A rainy weekend to end January 2013 seemed like a good time to share a trip from a couple of years ago that involved going out in the rain and the wind in the
name of wilderness and avoiding cabin fever. As I write this (last weekend), a cyclone from up north is rattling the windows and whistling around the verandah ends and it’s bucketing down outside. It is reminiscent of 2010 when we had an exceptionally
wet spring and summer and autumn on the North Coast of NSW. Most overused phrase of the season
was ‘east coast low’ and after weeks of intermittent showers and one extended stretch of 10 days of solid rain
there was nothing for it but to drag out the Gortex jackets and waterproof overpants
and go for it. Forecasts at the time showed no sign of the rain letting up and Caz had come down with a murderous
case of cabin fever. And when it's raining, what better place to go than the rainforest.
Dorrigo National Park, just 50km by road from Coffs
Harbour, is World Heritage listed rainforest and part of the Gondwana Rainforests
of Australia, which tie together a string of national parks along the east
coast of the country from the Barrington Tops to Lamington National Park in
Queensland. For our day out, we drove past the main Dorrigo
Rainforest visitor’s centre to the Never Never picnic area and parked the car
under dripping callicomas. The tops of towering hoop pines had dissolved into
low cloud. There were no other cars.
Beginning at the bottom end of the Rosewood
Creek Track we followed it through wet forest, skidding on the red soil and
slick leaf litter. Maybe it was the elevation but the rain had slowed to somewhere between drizzle and downpour. Under the rainforest
canopy everything appeared shiny and glistened in an exotic collection of
lush greens and occasional ornamental highlights of
clean white or brilliant orange fungi, overlaid on the black of rotting timbers.
When we could hear Rosewood Creek below us,
a steep off-track detour took us down and slipped us into a shallow but fast
flowing straight section of the Rosewood with a Robin Hood-esque crossing log in the
downstream distance. With it raining so hard there was no need to pause or
concern ourselves about getting wet in the creek. In we plunged, adding wet shoes and socks to the wet everything else.
Photography in those conditions is a
challenge. Armed with a small fold out umbrella, a couple of tea towels and an
increased level of concentration Caz worked to keep everything dry. But
photography in those conditions is also the most rewarding – the rain, the low even light. Mood and atmosphere oozed out of the landscape. Moisture on
everything added a deep richness to the colours and a real sense of
rain-forest. Along the creek edge the wait-a-while vines wrapped and reached to smother and hook nearby trees. A dozen different ferns lined the creek, sneaking into rocky crevasses: fishbone water fern, tree ferns, maidenhair and then the moss covered logs.

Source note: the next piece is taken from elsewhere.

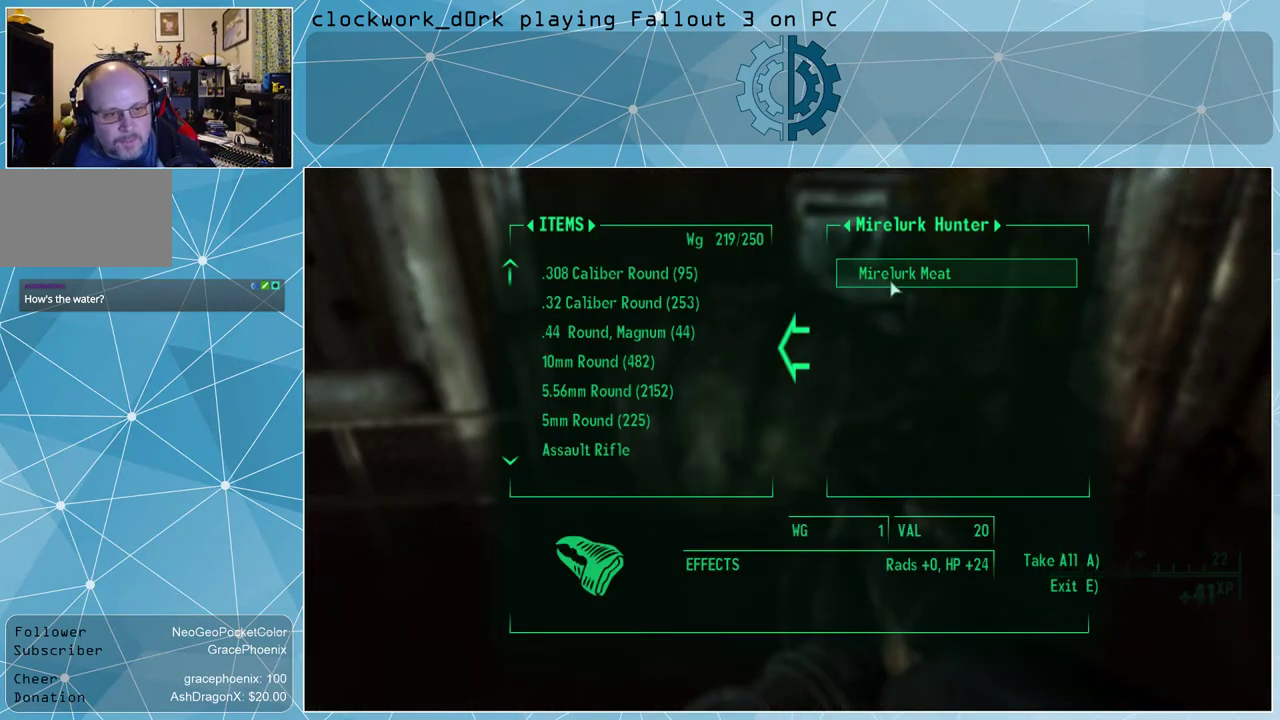
{"keys": ["e"], "mouse": [], "events": [[200, "mouse_left", "down"], [300, "mouse_left", "up"], [434, "e", "down"]]}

The rains had raised the level of the Rosewood
River slightly and side gullies were gushing and pouring having turned from rocky
moist channels into small rainforest creeks in their own right. We headed up the
Rosewood and then turned up the first major side creek we came to. It stepped its way down through the
rainforest in a picture perfect cascade and we sloshed and slid and picked our
way through the water.
By midday our fingers had turned white and
crinkly. It brings to mind this quote (seen of all places on a
Macpac online ad) by Olympic middle distance runner Peter Snell: “when it’s
pouring rain and you’re bowling along through the wet, there’s satisfaction in
knowing you’re out there and the others aren’t.”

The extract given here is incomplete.